**Supplied data:**
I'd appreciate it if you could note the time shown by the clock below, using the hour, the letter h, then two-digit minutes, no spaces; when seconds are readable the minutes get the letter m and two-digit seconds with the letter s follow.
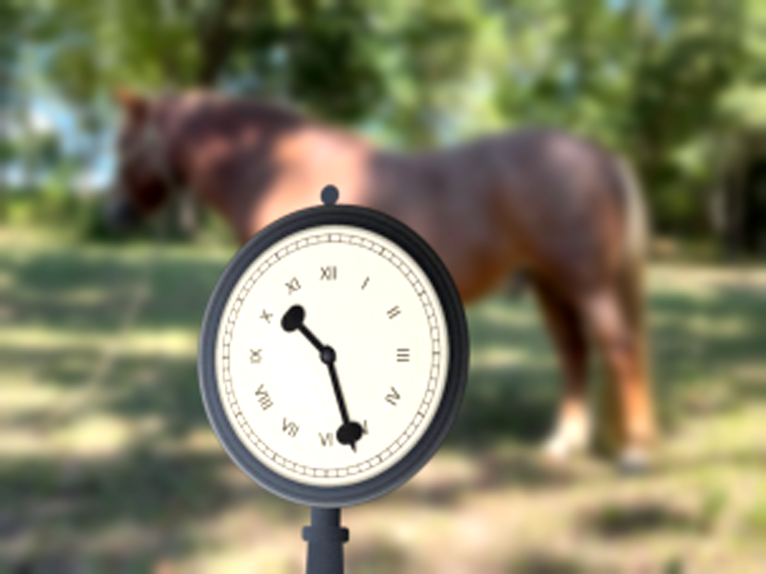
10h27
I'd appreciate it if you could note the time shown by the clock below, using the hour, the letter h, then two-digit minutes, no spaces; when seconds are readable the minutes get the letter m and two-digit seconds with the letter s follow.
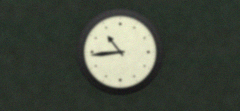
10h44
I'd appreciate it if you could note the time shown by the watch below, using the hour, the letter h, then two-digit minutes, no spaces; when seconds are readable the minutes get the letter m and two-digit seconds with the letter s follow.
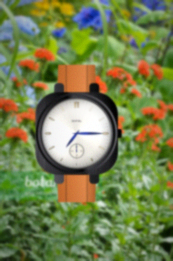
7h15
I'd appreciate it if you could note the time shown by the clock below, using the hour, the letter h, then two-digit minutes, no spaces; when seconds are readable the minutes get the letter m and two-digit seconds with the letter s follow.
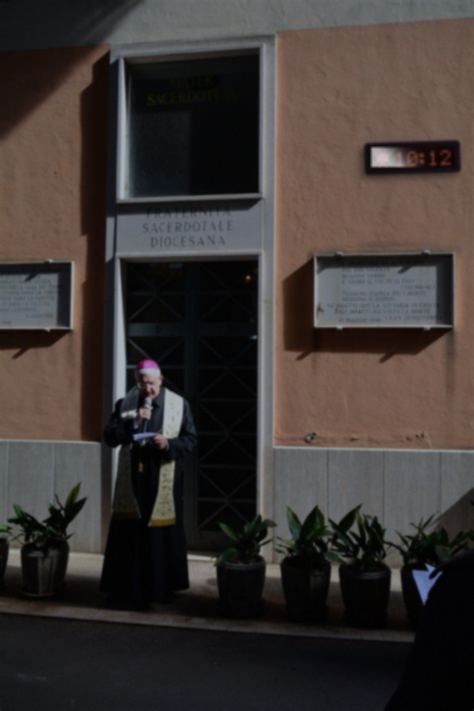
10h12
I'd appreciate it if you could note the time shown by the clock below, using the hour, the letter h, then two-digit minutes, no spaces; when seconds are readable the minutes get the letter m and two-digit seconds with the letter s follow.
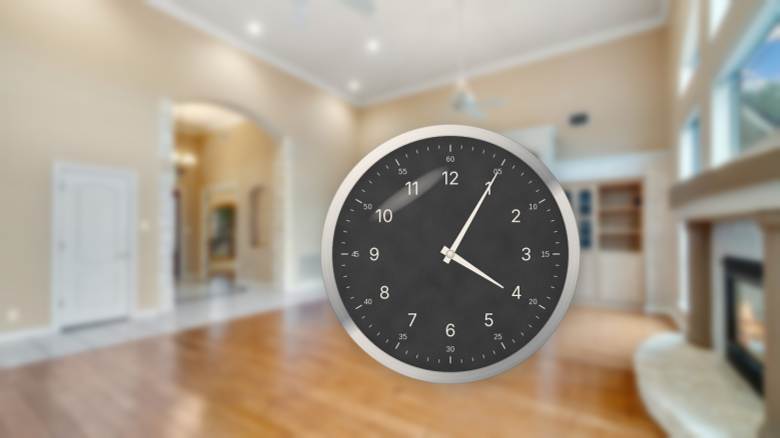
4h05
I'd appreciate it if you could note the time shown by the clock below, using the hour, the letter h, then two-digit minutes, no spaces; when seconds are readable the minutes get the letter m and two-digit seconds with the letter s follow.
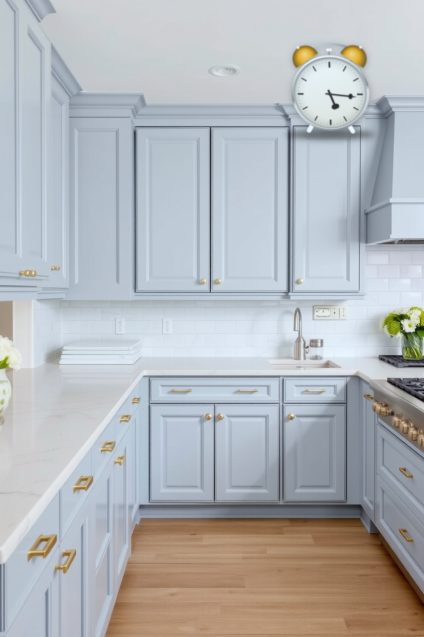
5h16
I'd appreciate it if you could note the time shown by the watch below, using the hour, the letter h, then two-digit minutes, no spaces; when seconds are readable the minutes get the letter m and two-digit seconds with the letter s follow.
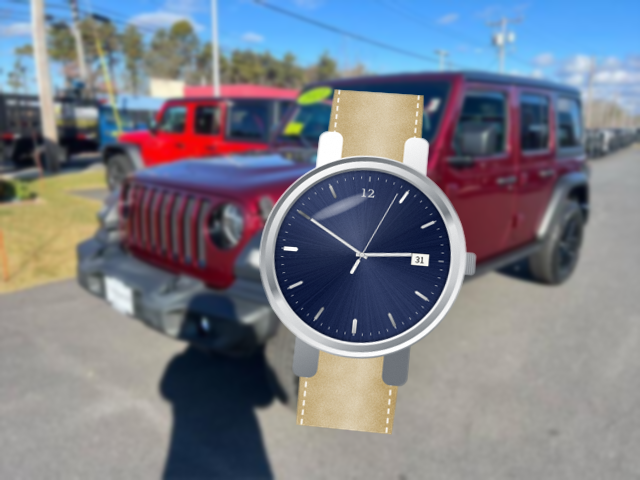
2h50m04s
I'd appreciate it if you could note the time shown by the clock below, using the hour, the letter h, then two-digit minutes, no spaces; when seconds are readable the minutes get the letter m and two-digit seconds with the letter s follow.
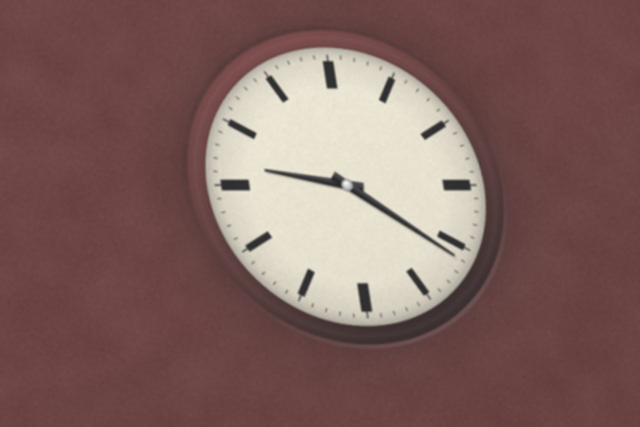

==

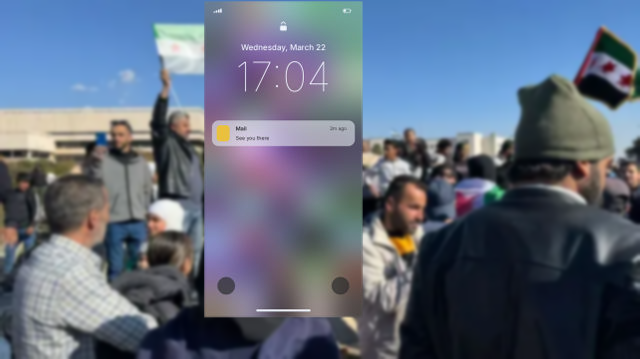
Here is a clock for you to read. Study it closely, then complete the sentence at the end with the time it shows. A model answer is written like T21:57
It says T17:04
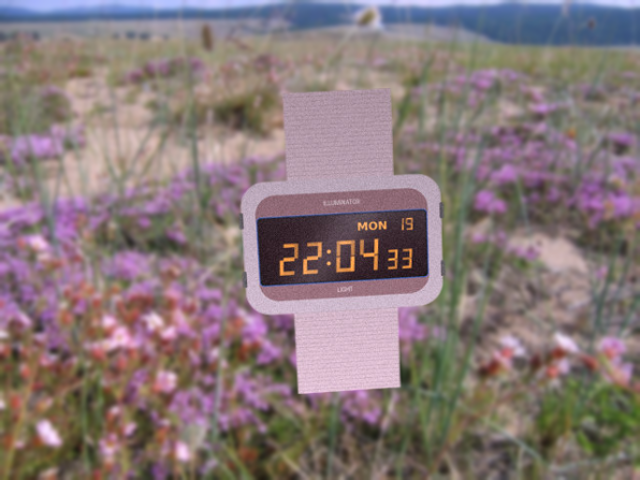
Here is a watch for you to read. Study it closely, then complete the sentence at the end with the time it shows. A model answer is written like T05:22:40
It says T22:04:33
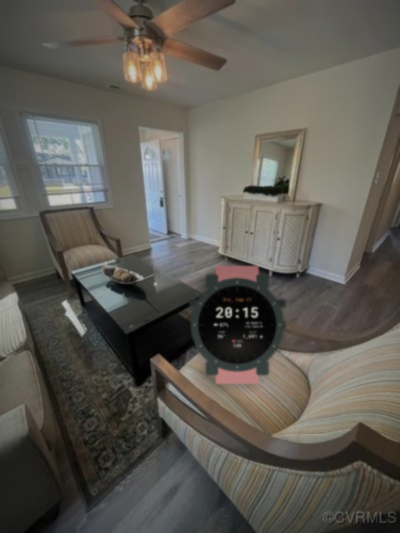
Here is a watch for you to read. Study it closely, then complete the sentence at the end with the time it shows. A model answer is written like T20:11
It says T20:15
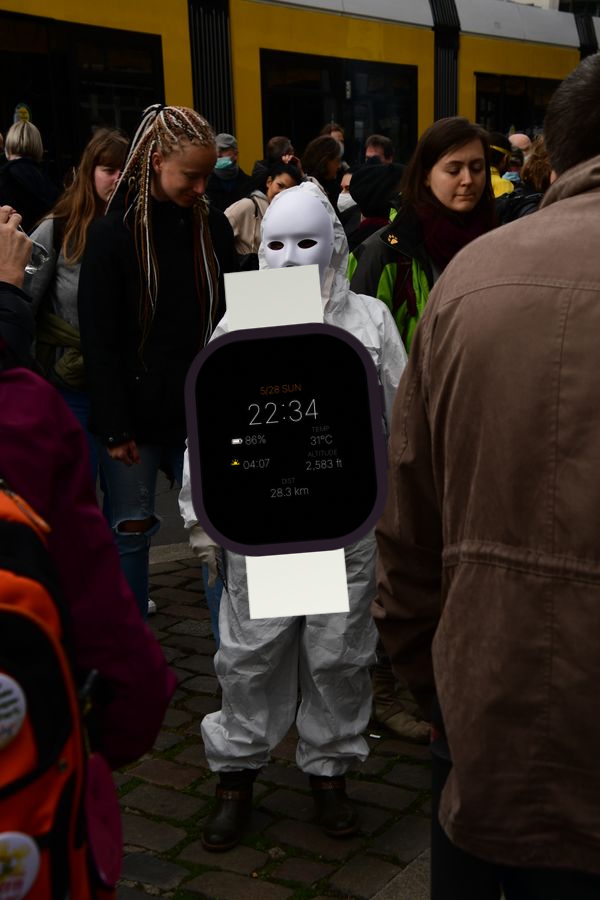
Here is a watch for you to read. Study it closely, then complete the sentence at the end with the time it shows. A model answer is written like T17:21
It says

---

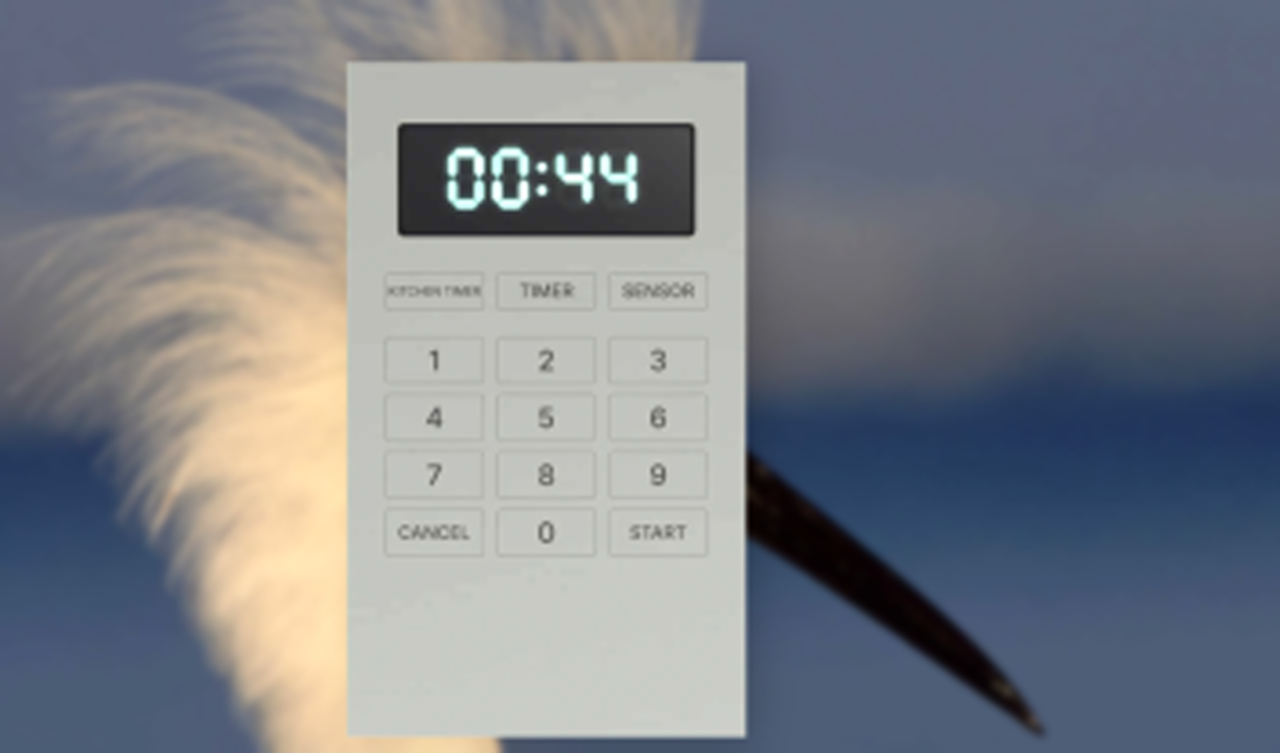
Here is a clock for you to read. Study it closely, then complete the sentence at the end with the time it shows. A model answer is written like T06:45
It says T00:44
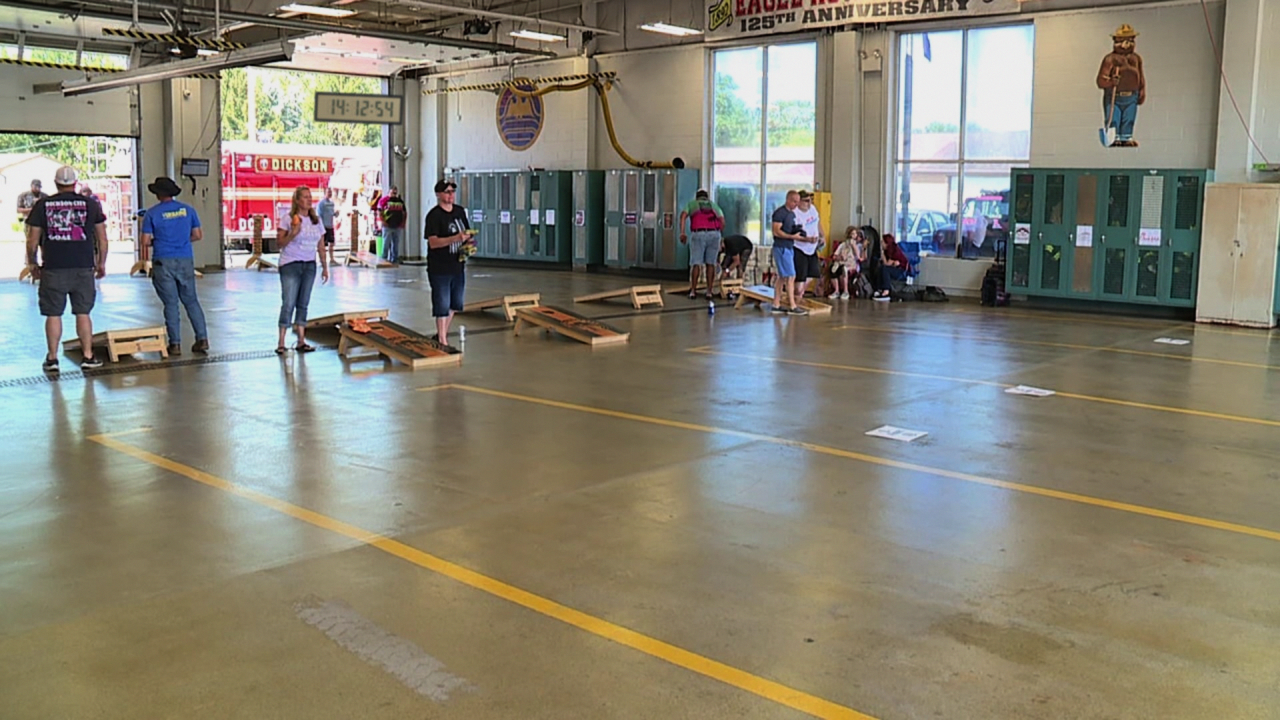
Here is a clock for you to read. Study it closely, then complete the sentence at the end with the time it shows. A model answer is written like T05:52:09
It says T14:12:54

**Exercise objective:**
Copy out the lines from the one containing "written like T20:11" through the one containing "It says T20:15", both included, reproducing them character for character.

**Full answer:**
Here is a watch for you to read. Study it closely, then complete the sentence at the end with the time it shows. A model answer is written like T20:11
It says T20:15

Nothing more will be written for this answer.